Summarize your observations for what (approximate) value of `P` you get shorter and longer elapsed times and explain why!

as we increased the number of workers the time went down up untill 100 workers where i got the fastest time of 257ms. However, when we increased the workers to 200 the time started to slow down where 200 workers gave me 305ms, 500 workers gave me 324ms and 1000 workers gave me 410ms. You would expect for more workers the time would be faster however, from my tests that doesnt seem to be the case. From doing a little research online there are a couple reasons for this, such as: thread stack size, max virtual memory and what kind of kernel scheduler is being used

*Note.* The time complexity of the parallel matrix multiplication can be analyzed by the *work and depth model*. The *work* `𝒲` is the total time to execute the entire computation on one worker; the *depth* `𝒟` is the longest time to execute the computation on infinitely many workers. In other words, the work is the sum of times taken by all workers, and the depth is longest time taken by a worker. The parallel time complexity is `O(𝒲 / 𝒫 + 𝒟)`, where `𝒫` is the total number of workers that can separately perform the totally work. Here, each worker corresponds to a physical core, rather than a thread, since multiple thread can concurrently run on one physical core.   

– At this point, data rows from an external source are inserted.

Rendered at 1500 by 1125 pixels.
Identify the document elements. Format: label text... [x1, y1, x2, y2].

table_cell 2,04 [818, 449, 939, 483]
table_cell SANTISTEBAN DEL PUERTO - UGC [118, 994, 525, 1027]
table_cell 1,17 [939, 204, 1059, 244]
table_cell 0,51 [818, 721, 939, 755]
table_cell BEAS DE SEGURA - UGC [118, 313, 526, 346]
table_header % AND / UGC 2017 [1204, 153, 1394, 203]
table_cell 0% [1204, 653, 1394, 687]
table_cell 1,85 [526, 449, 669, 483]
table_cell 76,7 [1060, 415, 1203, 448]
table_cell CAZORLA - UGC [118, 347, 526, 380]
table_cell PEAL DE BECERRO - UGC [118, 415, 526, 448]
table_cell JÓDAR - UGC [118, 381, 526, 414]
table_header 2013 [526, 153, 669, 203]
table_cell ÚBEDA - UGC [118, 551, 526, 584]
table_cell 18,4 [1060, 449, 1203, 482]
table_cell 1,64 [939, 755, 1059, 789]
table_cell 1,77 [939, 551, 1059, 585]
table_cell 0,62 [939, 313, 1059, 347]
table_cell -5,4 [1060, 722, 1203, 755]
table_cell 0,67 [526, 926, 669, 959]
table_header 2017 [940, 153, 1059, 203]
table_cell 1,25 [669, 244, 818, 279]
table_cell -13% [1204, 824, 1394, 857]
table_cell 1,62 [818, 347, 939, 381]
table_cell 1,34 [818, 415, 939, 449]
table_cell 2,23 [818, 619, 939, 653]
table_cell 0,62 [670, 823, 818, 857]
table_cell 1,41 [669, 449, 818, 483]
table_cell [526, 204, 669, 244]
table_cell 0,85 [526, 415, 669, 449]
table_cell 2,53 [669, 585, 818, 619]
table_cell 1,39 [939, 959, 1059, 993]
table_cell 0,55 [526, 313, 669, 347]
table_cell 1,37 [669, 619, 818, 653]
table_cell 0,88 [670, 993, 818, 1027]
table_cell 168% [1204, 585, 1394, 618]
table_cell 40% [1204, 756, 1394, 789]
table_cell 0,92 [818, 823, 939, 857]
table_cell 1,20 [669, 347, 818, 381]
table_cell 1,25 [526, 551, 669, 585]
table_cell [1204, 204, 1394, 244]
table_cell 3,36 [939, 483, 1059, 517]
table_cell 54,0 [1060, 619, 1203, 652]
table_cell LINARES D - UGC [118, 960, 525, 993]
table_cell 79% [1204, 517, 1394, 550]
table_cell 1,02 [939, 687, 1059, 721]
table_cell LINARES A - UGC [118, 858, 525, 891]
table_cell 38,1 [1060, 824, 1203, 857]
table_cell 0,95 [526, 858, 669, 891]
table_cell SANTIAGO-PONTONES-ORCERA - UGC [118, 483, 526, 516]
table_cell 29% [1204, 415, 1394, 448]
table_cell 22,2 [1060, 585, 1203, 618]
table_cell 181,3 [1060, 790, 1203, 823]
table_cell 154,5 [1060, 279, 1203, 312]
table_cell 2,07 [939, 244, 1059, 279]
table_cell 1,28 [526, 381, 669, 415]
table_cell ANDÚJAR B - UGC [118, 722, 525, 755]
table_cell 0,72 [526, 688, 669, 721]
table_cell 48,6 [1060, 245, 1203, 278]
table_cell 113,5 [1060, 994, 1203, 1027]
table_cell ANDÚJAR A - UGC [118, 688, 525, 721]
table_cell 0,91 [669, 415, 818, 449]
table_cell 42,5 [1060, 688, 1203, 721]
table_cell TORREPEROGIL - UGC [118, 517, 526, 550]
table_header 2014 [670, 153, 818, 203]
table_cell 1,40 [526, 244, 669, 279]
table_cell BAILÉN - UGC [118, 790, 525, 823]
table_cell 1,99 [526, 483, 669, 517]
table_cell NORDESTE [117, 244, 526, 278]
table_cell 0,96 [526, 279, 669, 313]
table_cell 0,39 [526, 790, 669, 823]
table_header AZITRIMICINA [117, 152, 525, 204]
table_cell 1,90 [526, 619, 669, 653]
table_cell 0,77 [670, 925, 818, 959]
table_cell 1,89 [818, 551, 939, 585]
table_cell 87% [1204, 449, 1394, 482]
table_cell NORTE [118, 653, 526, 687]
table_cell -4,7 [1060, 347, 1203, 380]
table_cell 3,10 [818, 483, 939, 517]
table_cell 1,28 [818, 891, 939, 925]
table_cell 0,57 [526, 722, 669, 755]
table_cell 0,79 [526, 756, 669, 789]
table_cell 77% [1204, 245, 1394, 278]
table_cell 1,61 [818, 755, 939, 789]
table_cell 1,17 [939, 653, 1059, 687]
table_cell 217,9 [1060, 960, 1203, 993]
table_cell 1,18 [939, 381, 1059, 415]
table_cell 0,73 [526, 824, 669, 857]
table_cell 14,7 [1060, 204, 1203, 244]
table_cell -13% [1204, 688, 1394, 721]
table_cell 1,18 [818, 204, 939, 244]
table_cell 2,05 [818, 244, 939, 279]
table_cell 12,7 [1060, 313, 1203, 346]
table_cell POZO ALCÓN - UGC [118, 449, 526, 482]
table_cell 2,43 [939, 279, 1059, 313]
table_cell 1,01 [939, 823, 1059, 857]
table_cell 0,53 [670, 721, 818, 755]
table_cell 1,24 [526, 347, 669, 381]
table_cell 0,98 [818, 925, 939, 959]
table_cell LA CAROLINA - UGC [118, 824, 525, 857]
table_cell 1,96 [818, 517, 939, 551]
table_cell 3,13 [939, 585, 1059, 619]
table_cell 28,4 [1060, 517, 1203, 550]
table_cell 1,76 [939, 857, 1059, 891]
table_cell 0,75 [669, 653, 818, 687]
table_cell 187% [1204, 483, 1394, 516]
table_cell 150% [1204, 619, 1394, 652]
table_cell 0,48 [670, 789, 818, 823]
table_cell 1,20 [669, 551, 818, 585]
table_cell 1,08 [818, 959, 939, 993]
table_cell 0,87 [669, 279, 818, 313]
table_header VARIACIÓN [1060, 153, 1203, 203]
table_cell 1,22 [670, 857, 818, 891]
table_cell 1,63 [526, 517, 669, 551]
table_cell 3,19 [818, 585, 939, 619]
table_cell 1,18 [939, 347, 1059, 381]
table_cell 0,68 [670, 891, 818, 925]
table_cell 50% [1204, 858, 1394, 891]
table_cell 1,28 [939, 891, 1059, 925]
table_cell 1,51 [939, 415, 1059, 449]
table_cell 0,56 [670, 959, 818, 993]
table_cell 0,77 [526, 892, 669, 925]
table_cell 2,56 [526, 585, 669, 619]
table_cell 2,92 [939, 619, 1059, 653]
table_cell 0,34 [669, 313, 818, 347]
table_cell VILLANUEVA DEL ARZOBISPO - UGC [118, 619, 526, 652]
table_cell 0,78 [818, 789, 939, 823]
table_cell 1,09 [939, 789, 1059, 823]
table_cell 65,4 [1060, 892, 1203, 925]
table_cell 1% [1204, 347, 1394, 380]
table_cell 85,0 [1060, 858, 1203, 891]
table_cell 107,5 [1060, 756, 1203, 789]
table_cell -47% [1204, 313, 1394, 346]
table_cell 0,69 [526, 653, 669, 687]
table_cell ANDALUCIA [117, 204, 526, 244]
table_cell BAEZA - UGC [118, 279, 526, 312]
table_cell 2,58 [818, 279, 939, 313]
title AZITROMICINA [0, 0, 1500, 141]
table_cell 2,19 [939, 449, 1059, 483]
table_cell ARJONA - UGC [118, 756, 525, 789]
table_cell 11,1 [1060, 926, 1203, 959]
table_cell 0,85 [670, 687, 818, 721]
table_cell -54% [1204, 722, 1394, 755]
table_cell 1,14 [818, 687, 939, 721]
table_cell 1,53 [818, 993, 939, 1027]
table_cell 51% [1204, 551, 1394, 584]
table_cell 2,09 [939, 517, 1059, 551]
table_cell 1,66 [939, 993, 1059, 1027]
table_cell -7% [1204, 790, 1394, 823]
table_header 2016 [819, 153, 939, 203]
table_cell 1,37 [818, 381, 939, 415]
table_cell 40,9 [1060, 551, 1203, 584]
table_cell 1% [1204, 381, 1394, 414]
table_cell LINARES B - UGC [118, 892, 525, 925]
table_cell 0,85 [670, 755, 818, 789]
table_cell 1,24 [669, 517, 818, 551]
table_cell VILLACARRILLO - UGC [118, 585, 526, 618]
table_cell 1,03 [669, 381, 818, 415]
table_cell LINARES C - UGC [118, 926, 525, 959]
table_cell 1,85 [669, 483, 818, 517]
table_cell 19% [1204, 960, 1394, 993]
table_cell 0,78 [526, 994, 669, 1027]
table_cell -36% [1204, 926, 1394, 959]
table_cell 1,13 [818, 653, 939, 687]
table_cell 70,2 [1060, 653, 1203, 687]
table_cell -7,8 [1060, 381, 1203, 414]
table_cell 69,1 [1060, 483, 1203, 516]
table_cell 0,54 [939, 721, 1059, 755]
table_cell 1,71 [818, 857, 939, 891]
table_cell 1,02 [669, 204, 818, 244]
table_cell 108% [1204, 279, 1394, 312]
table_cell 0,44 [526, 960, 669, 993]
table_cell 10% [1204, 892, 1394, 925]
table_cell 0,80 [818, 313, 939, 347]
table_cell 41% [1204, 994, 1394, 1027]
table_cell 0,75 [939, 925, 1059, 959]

- The work is the same as that of the sequential version, `O(N³)`.
- The depth is `O(N²)`, as only the outer loop is run in parallel for the implementation. 
- The total worst-case running time is `O(N³ / P + N²)`, where `P` is the number of workers.

We observe that theoretically each item in matrix `c(i,j)` can be independently calculate in parallel with `N²` workers with  depth `O(n)`. 

* With this implementation, we can get a depth of `O(N)`.
* In this case, the total parallel running time is `O(N³ / P + N)`, where `P` is the number of workers.